İzmir cayır cayır yanarken, bu feryat sadece bir şehrin değil, hepimizin. Göz göre göre yitip giden ormanlarımız, meskenlere dayanan alevler ve her geçen dakika küle dönen umutlarımız… Bu bir felaket senaryosu değil, acı bir gerçek. İzmir yanıyor ve bizler, bu yangına seyirci kalmak zorunda bırakılıyoruz.
Hükümete sesleniyoruz: Görün bu yangını! Dünya’ya çağrı yapıyoruz: Görün bu yıkımı! Alevler evlerimize kadar dayanmışken, her yer kül olduktan sonra mı müdahale edeceksiniz?

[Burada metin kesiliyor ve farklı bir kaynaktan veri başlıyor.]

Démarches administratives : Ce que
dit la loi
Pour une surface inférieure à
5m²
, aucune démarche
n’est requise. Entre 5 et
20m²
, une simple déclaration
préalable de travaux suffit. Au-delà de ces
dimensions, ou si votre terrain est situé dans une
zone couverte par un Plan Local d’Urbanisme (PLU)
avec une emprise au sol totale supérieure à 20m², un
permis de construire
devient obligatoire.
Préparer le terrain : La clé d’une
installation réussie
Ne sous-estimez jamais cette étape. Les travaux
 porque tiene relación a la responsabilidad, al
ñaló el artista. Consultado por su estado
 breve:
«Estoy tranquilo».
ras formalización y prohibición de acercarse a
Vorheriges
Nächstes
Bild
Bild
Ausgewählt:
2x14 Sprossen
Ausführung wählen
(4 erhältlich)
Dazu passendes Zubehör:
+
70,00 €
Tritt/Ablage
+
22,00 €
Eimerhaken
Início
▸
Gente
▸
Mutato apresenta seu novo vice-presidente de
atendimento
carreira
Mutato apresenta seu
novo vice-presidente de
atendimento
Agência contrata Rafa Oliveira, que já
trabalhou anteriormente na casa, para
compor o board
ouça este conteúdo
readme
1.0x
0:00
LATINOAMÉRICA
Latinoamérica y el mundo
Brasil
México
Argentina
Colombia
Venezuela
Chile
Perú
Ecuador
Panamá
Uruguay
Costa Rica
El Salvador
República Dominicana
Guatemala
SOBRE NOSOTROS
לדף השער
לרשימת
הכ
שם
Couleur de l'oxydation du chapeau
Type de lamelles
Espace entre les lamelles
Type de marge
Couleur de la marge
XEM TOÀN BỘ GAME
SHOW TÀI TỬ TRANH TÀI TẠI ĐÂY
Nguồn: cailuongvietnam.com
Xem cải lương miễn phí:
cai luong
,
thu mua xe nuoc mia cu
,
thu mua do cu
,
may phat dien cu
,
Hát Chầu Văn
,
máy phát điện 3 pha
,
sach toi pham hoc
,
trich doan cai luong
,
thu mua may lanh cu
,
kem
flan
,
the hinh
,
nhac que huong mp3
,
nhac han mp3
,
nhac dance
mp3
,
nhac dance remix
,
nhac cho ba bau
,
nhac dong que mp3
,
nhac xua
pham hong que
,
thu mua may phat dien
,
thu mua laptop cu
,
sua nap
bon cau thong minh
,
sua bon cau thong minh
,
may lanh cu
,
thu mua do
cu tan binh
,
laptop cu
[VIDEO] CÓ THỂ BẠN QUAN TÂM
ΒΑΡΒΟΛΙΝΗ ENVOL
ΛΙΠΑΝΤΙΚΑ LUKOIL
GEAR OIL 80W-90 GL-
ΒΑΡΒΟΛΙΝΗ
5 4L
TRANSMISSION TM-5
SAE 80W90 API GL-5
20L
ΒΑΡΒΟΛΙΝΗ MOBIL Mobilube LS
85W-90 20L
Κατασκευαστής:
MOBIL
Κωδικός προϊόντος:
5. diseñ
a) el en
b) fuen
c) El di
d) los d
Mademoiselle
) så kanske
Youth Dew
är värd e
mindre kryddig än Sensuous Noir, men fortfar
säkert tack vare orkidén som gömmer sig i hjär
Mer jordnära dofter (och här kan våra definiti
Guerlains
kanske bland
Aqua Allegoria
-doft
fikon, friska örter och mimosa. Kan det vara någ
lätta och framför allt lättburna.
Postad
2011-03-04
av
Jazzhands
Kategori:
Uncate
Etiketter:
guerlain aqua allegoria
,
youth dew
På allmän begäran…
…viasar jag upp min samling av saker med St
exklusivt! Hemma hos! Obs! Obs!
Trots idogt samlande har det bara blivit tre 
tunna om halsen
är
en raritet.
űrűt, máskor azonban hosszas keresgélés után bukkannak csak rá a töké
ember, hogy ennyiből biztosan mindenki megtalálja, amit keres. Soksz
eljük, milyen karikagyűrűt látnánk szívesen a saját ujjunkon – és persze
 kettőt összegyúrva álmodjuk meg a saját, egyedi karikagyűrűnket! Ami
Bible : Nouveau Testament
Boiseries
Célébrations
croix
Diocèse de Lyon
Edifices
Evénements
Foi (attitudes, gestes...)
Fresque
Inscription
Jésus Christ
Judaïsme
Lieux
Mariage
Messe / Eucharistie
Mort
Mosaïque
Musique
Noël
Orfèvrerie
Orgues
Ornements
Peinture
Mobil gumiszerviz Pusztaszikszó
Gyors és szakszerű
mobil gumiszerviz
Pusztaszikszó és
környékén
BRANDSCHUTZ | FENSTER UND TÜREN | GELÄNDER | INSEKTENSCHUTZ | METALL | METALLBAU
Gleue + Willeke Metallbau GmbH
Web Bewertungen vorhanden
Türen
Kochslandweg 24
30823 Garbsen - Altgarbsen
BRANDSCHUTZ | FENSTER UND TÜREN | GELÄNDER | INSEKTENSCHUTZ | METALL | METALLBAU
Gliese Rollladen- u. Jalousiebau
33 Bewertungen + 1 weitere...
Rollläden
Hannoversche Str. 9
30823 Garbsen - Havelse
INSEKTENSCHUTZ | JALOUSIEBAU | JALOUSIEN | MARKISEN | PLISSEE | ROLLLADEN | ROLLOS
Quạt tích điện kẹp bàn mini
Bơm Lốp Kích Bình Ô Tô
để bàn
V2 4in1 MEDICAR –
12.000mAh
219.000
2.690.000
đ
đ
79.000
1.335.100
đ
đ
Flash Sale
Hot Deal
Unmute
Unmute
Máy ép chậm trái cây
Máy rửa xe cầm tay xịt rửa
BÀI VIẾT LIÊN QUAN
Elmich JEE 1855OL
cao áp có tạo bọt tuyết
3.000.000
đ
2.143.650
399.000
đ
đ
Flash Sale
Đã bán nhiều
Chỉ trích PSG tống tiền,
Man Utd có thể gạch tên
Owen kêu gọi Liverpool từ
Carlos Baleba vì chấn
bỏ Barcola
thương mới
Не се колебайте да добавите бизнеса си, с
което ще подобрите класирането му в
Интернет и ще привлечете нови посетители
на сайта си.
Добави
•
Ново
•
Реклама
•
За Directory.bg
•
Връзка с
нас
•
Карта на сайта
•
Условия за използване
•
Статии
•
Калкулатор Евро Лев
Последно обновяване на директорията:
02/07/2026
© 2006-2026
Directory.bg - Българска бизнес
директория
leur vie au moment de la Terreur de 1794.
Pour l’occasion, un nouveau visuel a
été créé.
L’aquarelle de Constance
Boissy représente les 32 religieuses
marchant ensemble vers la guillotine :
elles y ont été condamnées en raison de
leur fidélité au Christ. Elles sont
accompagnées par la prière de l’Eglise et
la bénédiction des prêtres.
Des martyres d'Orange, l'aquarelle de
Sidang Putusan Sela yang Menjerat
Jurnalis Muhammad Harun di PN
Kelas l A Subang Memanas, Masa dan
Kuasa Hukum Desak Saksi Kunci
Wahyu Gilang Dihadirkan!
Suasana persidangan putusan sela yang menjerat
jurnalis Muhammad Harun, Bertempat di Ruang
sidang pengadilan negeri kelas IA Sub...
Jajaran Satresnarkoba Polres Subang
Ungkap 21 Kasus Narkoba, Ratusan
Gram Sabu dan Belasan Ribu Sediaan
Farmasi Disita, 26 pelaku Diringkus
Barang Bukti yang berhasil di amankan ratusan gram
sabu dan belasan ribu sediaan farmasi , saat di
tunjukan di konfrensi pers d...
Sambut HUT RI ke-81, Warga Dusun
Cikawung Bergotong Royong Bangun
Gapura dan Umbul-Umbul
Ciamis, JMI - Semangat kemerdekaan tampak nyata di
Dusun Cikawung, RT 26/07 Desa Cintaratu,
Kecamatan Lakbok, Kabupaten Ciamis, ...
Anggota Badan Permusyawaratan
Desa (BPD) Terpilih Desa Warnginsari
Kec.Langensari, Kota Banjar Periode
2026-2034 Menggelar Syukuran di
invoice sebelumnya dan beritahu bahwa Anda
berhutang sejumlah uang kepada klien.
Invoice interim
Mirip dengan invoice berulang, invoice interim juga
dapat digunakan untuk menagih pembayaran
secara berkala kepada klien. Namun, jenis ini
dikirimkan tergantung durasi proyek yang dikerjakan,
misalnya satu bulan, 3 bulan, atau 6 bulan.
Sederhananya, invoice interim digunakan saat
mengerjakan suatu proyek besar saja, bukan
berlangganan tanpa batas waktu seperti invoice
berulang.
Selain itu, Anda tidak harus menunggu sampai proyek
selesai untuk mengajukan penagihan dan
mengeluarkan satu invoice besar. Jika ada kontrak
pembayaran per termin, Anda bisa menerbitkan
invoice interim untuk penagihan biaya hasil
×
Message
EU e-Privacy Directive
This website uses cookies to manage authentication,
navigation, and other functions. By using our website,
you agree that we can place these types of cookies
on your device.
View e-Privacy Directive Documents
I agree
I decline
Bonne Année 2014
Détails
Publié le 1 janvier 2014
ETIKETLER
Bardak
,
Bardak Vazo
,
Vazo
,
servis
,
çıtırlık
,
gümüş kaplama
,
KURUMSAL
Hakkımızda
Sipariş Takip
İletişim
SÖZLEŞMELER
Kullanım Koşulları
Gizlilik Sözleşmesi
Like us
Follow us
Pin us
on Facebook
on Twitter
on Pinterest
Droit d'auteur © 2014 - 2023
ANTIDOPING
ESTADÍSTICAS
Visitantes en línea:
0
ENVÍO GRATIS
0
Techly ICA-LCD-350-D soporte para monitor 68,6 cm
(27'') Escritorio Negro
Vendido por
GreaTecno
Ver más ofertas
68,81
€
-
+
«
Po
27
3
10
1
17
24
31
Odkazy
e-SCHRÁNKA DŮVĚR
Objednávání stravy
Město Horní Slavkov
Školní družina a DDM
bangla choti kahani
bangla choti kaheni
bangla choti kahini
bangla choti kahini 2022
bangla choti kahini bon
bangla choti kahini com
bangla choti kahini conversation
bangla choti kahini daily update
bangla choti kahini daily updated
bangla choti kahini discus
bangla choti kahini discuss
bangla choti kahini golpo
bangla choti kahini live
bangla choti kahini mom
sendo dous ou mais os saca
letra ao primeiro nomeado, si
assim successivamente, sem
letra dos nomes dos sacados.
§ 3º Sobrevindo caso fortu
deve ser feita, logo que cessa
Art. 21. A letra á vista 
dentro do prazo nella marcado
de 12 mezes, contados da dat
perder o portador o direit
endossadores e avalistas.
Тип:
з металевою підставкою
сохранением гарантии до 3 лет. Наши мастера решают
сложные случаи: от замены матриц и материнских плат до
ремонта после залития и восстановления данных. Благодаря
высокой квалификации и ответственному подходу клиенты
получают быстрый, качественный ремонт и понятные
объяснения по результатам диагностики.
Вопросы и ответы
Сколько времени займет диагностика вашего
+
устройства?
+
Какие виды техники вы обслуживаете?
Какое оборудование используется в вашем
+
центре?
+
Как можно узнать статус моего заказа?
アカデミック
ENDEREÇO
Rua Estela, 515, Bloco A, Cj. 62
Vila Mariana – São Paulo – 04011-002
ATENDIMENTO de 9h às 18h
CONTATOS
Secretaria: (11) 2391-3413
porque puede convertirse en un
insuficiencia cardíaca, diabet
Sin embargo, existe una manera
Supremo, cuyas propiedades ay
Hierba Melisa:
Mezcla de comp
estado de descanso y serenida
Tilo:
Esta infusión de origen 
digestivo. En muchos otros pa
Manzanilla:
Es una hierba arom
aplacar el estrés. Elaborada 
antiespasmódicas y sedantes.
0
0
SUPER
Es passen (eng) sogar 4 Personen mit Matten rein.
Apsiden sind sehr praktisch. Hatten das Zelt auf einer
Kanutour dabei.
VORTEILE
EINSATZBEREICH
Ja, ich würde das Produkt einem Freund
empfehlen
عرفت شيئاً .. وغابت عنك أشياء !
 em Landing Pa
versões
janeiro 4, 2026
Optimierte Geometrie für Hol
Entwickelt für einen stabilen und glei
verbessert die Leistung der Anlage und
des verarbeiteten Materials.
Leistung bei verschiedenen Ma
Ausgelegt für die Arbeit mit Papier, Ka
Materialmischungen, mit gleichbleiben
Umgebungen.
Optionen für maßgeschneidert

Teknolojinin bu denli ilerlediği bir çağda, yangınlarla mücadeledeki bu çaresizlik neden? İzmir belediyelerinin tüm çabasına rağmen, tek bir yer değil, kentin pek çok noktası aynı anda alevlere teslim oluyor. Bu, yerel imkanların ötesinde bir felaket.
Yangınlar sadece ağaçları değil, geleceğimizi de yakıyor. Bu durum, basit bir “doğal afet” olarak geçiştirilemez. İklim krizinin etkileri, plansız yapılaşma, yetersiz önlemler… Tüm bunlar bu tablonun bir parçası. Şimdi değilse ne zaman harekete geçeceğiz? Daha ne kadar canımız yanacak, daha ne kadar ciğerimiz kavrulacak?
Bu yangınlar hepimizin vicdanını yakıyor. Sadece haber bültenlerindeki görüntülerle yetinmek, bu felaketi kabullenmek anlamına gelir. İzmir, sadece bir şehir değil, bir yaşam biçimi, bir tarih, bir kültür. O yanarken, biz de yanıyoruz. Küllerimizden yeniden doğmak için değil, bu yangınları söndürmek için şimdi, hemen harekete geçmeli ve bu feryadı duyurmalıyız. Yoksa yarın çok geç olacak.